Montage utilisé pendant le seconde guerre mondiale


Montage Philips utilisé après la seconde guerre mondiale

Le push pull du pauvre

Le montage SIPP a été utilisé pour la première fois pendant la seconde guerre mondiale. On cherchait une manière de réaliser un amplificateur avec une puissance suffisante en utilisant le moins de tubes possible. Les tubes étaient chers et difficile à trouver pendant la guerre. Un SIPP permet une puissance plus élevée qu'un montage single ended, mais pas autant qu'un vrai push pull qui peut travailler en classe AB.

Des petits malins ont incorporé l'étage déphaseur dans le premier tube de puissance. Le signal qui est appliqué à la pentode (ou tétrode) supérieure produit un courant anodique variable, mais également un courant g2 qui varie avec le courant anodique. En utilisant une résistance de la bonne valeur, on obtient une amplitude identique sur la grille écran que sur la grille de commande (mais avec une phase inversée). Le signal avec la phase inversée est envoyé à la grille de commande du second tube.

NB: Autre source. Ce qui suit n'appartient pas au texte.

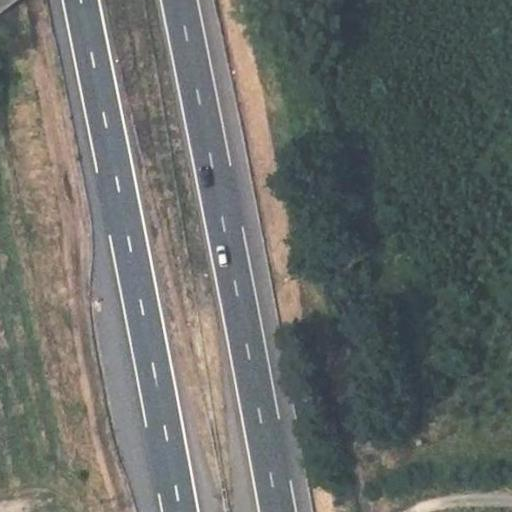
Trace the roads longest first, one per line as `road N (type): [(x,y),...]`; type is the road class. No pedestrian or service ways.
road 1 (motorway): [(79,0),(179,511)]
road 2 (motorway): [(279,511),(180,0)]
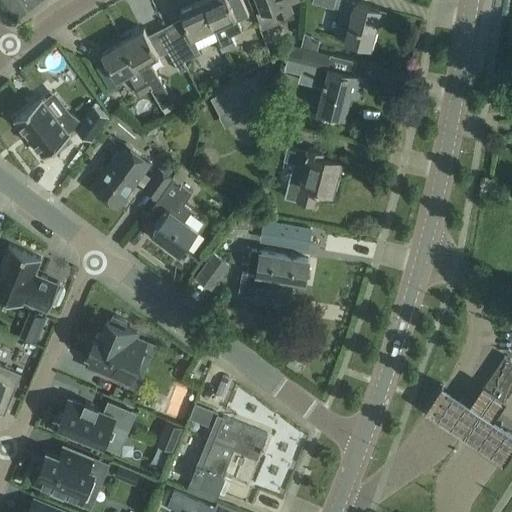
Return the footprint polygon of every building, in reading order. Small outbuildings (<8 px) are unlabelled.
[(203,0),(202,1),(214,29),(219,40),(230,35),(241,30),(237,21),(249,16),(241,0),(203,0)] [(258,0),(262,9),(256,12),(262,28),(281,21),(279,17),(292,12),(289,4),(297,0),(258,0)] [(342,9),(334,38),(371,47),(380,10),(341,0),(336,0),(334,7),(342,9)] [(183,19),(165,28),(182,61),(199,54),(192,38),(214,29),(202,1),(179,11),(183,19)] [(144,29),(122,42),(144,79),(150,90),(161,108),(172,102),(148,61),(160,54),(170,55),(180,72),(185,69),(187,68),(182,61),(165,28),(148,36),(144,29)] [(299,46),(301,40),(299,34),(289,38),(291,44),(299,46)] [(230,35),(219,40),(218,41),(220,46),(223,45),(225,51),(235,47),(230,35)] [(122,42),(101,54),(116,81),(127,74),(133,85),(144,79),(122,42)] [(364,77),(330,68),(330,67),(328,67),(331,56),(290,45),(284,68),(301,72),(298,81),(327,88),(320,115),(323,121),(333,123),(339,120),(340,115),(345,116),(351,93),(359,95),(364,77)] [(225,91),(241,120),(264,108),(248,78),(225,91)] [(144,79),(133,85),(140,96),(150,90),(144,79)] [(82,120),(71,112),(61,120),(42,97),(15,118),(43,154),(70,133),(69,132),(75,127),(77,128),(76,129),(91,139),(109,115),(94,104),(82,120)] [(118,206),(140,176),(151,161),(126,144),(120,153),(118,151),(114,158),(115,159),(94,188),(118,206)] [(285,197),(299,201),(314,205),(318,189),(332,193),(341,160),(322,155),(323,152),(310,148),(309,152),(289,146),(285,160),(299,164),(295,179),(289,182),(285,197)] [(156,199),(170,182),(174,176),(161,165),(143,188),(156,199)] [(198,231),(185,221),(193,210),(185,204),(193,193),(174,179),(147,216),(156,223),(156,224),(157,223),(160,225),(155,232),(169,242),(166,246),(177,255),(180,251),(182,252),(198,231)] [(239,225),(253,227),(255,213),(241,211),(239,225)] [(269,224),(267,242),(312,250),(315,232),(269,224)] [(0,264),(0,293),(22,303),(23,299),(48,309),(59,282),(35,272),(41,257),(9,244),(0,264)] [(254,250),(251,265),(250,274),(244,273),(241,295),(256,297),(258,286),(273,288),(272,294),(291,297),(294,280),(307,282),(311,260),(254,250)] [(212,289),(231,264),(214,252),(195,277),(212,289)] [(128,383),(145,341),(134,337),(137,331),(124,326),(127,320),(113,315),(110,320),(107,319),(101,334),(97,332),(88,353),(92,354),(87,366),(128,383)] [(39,329),(26,323),(21,334),(35,340),(39,329)] [(85,352),(70,351),(69,363),(84,364),(85,352)] [(511,360),(505,356),(485,384),(504,396),(511,384),(511,360)] [(0,393),(11,398),(21,372),(0,363),(0,393)] [(470,407),(443,387),(425,413),(504,466),(511,455),(511,432),(495,422),(508,402),(483,385),(470,407)] [(70,398),(59,425),(74,431),(72,435),(84,440),(86,436),(103,443),(111,425),(123,430),(132,410),(108,401),(104,412),(98,409),(99,406),(86,400),(84,404),(70,398)] [(219,492),(226,475),(224,474),(236,445),(258,454),(257,457),(258,457),(268,433),(223,416),(203,466),(197,464),(190,480),(219,492)] [(162,431),(177,438),(181,427),(167,421),(162,431)] [(47,452),(35,482),(53,489),(51,493),(63,498),(65,494),(81,501),(93,471),(88,468),(92,457),(65,445),(60,457),(47,452)] [(139,472),(123,466),(118,477),(135,483),(139,472)] [(168,487),(162,502),(167,505),(173,490),(168,487)] [(173,490),(167,505),(185,511),(212,511),(215,506),(173,490)]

Il y a un réglage de la tonalité simple qui est placé dans la contre-réaction. Cet amplificateur a des caractéristiques moyennes, mais à la guerre on ne pouvait pas faire autrement. Le haut parleur est de type électrodynamique avec bobine de champ séparée (les aimants étaient très chers pendant la guerre). Trois fois 8µF, c'est très peu pour filtrer le ronflement.

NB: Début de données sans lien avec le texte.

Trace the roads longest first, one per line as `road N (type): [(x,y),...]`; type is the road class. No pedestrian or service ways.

Philips a utilisé un circuit similaire dans ses tourne-disques (juste après la seconde guerre mondiale). Le but était ici aussi d'obtenir une puissance plus élevée qu'avec un tube EL41 qui était alors d'usage courant. La triode est un EBC81, une diode-triode qui était utilisée dans les postes de radio bon marché (c'était avant l'apparition de la FM). On utilise une sorte de contre-réaction positive, où le signal de sortie est utilisé comme potentiel de la cathode. Il faut une tension de polarisation négative pour les grilles de commande des tubes de puissance.

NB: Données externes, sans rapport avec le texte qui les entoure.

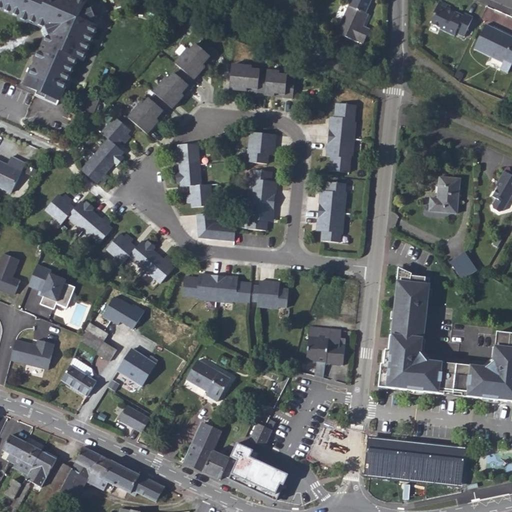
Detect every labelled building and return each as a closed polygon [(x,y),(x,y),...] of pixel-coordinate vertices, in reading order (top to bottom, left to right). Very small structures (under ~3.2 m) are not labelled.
[(0,0),(0,8),(23,18),(22,19),(31,23),(33,22),(47,29),(49,28),(53,37),(50,38),(44,52),(42,52),(39,61),(40,61),(33,78),(44,83),(42,89),(53,94),(55,87),(67,92),(82,57),(88,60),(102,26),(97,24),(99,18),(96,9),(88,6),(91,0),(90,0),(0,0)] [(370,0),(352,0),(352,3),(350,2),(337,29),(355,38),(356,36),(364,39),(370,26),(363,22),(368,11),(366,10),(370,0)] [(454,5),(443,0),(438,11),(440,14),(435,23),(442,27),(443,29),(456,36),(459,32),(466,36),(476,16),(468,12),(467,15),(459,12),(458,13),(451,9),(454,5)] [(474,48),(503,62),(499,69),(508,73),(511,63),(511,35),(486,23),(474,48)] [(177,64),(184,69),(197,80),(203,73),(208,67),(206,65),(213,57),(215,59),(217,56),(219,53),(206,41),(200,47),(197,44),(192,50),(190,49),(177,64)] [(260,88),(260,91),(263,92),(268,92),(270,74),(262,73),(262,70),(254,69),(254,67),(235,64),(233,89),(240,90),(250,91),(250,88),(260,88)] [(156,93),(159,95),(173,108),(175,109),(178,106),(186,96),(184,94),(191,87),(193,89),(195,86),(198,82),(197,80),(184,69),(178,76),(175,74),(171,80),(169,78),(156,93)] [(270,74),(268,92),(268,95),(272,95),(278,96),(278,93),(288,94),(287,97),(291,97),(296,97),(298,78),(289,77),(289,74),(281,74),(282,72),(270,71),(270,74)] [(84,94),(81,108),(97,112),(101,98),(84,94)] [(131,119),(150,135),(154,130),(161,122),(159,120),(165,113),(168,114),(170,112),(173,108),(159,95),(153,102),(151,99),(145,106),(143,105),(131,119)] [(329,171),(349,172),(350,158),(353,158),(356,119),(354,119),(356,105),(335,103),(333,117),(329,116),(326,155),(330,156),(329,171)] [(84,172),(99,184),(101,181),(104,183),(111,175),(108,173),(115,165),(118,167),(124,160),(121,158),(125,153),(118,147),(123,141),(126,145),(132,138),(128,135),(132,130),(117,118),(103,134),(110,141),(84,171),(84,172)] [(277,135),(252,132),(249,152),(251,152),(251,161),(270,163),(271,154),(276,155),(277,135)] [(198,144),(178,146),(178,151),(175,152),(176,161),(180,161),(180,173),(177,173),(177,181),(181,180),(181,185),(191,186),(189,187),(190,192),(187,193),(188,202),(191,202),(192,207),(212,206),(211,184),(202,184),(198,144)] [(9,165),(0,161),(0,185),(13,192),(27,163),(13,156),(9,165)] [(511,173),(505,169),(499,180),(502,181),(494,195),(497,197),(494,203),(495,207),(500,210),(504,209),(511,195),(511,173)] [(274,174),(256,172),(254,182),(252,182),(249,219),(251,219),(250,229),(268,231),(269,222),(275,222),(279,185),(273,184),(274,174)] [(428,212),(457,214),(460,178),(439,176),(437,197),(430,197),(428,212)] [(345,183),(326,182),(325,191),(320,190),(316,230),(321,231),(320,240),(339,242),(340,232),(343,233),(347,193),(344,193),(345,183)] [(65,198),(61,195),(48,210),(64,225),(70,218),(101,245),(115,229),(110,226),(112,223),(107,218),(104,221),(94,212),(96,209),(90,203),(87,205),(84,203),(77,210),(71,204),(73,200),(67,195),(65,198)] [(197,214),(198,237),(235,241),(237,226),(213,223),(212,214),(197,214)] [(128,237),(124,234),(110,249),(126,263),(132,256),(164,284),(177,269),(173,266),(175,262),(169,256),(166,260),(155,250),(158,247),(152,242),(149,245),(145,242),(140,248),(134,243),(137,240),(131,235),(128,237)] [(462,280),(476,270),(464,252),(450,262),(462,280)] [(19,260),(2,253),(0,258),(0,289),(14,295),(20,280),(13,277),(19,260)] [(56,271),(42,265),(33,286),(47,292),(45,295),(48,296),(44,304),(58,310),(61,304),(71,309),(80,288),(69,284),(71,280),(55,274),(56,271)] [(511,333),(497,332),(494,362),(422,355),(430,278),(415,277),(414,280),(411,280),(412,274),(399,268),(396,298),(397,299),(397,305),(395,304),(394,312),(396,312),(396,320),(393,320),(391,336),(389,350),(386,350),(384,372),(381,372),(379,385),(388,386),(388,389),(408,391),(408,389),(425,391),(424,393),(445,395),(445,393),(463,395),(462,397),(483,399),(483,398),(500,399),(499,401),(511,402),(511,333)] [(253,303),(254,288),(254,285),(236,283),(236,279),(203,276),(203,280),(185,279),(184,299),(200,301),(200,303),(234,306),(234,304),(252,306),(253,303)] [(282,285),(262,283),(261,289),(260,304),(259,310),(279,311),(279,310),(289,310),(291,292),(282,291),(282,285)] [(260,304),(261,289),(254,288),(253,303),(260,304)] [(102,319),(116,327),(120,321),(135,329),(144,313),(114,296),(102,319)] [(341,331),(310,328),(307,361),(317,362),(316,376),(325,379),(326,364),(343,366),(346,339),(341,339),(341,331)] [(107,341),(89,330),(84,339),(101,349),(98,353),(112,360),(118,348),(107,341)] [(39,349),(19,343),(13,363),(50,374),(57,348),(41,343),(39,349)] [(157,362),(133,349),(120,371),(144,385),(157,362)] [(98,381),(93,378),(95,374),(93,368),(76,357),(75,358),(75,359),(63,381),(90,395),(98,381)] [(227,375),(197,360),(188,379),(217,394),(227,375)] [(151,417),(128,405),(120,419),(143,432),(151,417)] [(249,441),(259,447),(261,447),(278,414),(270,411),(262,427),(256,424),(247,440),(249,441)] [(204,422),(194,444),(213,452),(224,431),(204,422)] [(221,480),(223,476),(228,466),(230,459),(219,453),(229,431),(224,429),(224,431),(213,452),(204,472),(221,480)] [(8,461),(9,462),(14,465),(26,443),(12,435),(3,450),(10,455),(8,461)] [(26,443),(14,465),(13,467),(28,476),(42,451),(26,443)] [(223,476),(277,502),(287,477),(251,457),(254,451),(237,443),(230,459),(228,466),(223,476)] [(185,463),(204,472),(213,452),(194,444),(185,463)] [(84,447),(83,447),(72,468),(74,468),(73,470),(80,474),(85,465),(93,469),(100,455),(84,447)] [(30,481),(41,486),(45,479),(56,459),(42,451),(28,476),(26,480),(23,486),(15,500),(7,511),(15,511),(30,486),(28,485),(30,481)] [(106,458),(100,455),(93,469),(85,465),(80,474),(87,477),(89,478),(91,473),(101,479),(110,460),(106,458)] [(164,487),(110,460),(101,479),(91,473),(89,478),(88,479),(105,489),(110,482),(136,495),(137,492),(157,501),(164,487)] [(48,500),(54,504),(60,493),(66,483),(73,470),(74,468),(72,468),(68,465),(65,463),(63,463),(49,488),(53,490),(48,500)] [(66,483),(80,489),(87,477),(80,474),(73,470),(66,483)] [(5,494),(15,500),(23,486),(12,480),(5,494)] [(66,483),(60,493),(74,500),(80,489),(66,483)]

Les caractéristiques de ces amplificateurs ne sont pas optimales: le ronflement n'est pas amorti et les distortions ne sont pas réduites car le montage n'est pas vraiment symmétrique, puisque le signal n'est envoyé qu'à un seul tube, le second tube recevant le signal inversé et déja amplifié.

Après la seconde guerre mondiale on a expérimenté avec des montages push pull qui permettent la stéréo, mais n'utilisent que la moitié des tubes d'un amplificateur stéréo push pull classique: ce sont les montages simplex.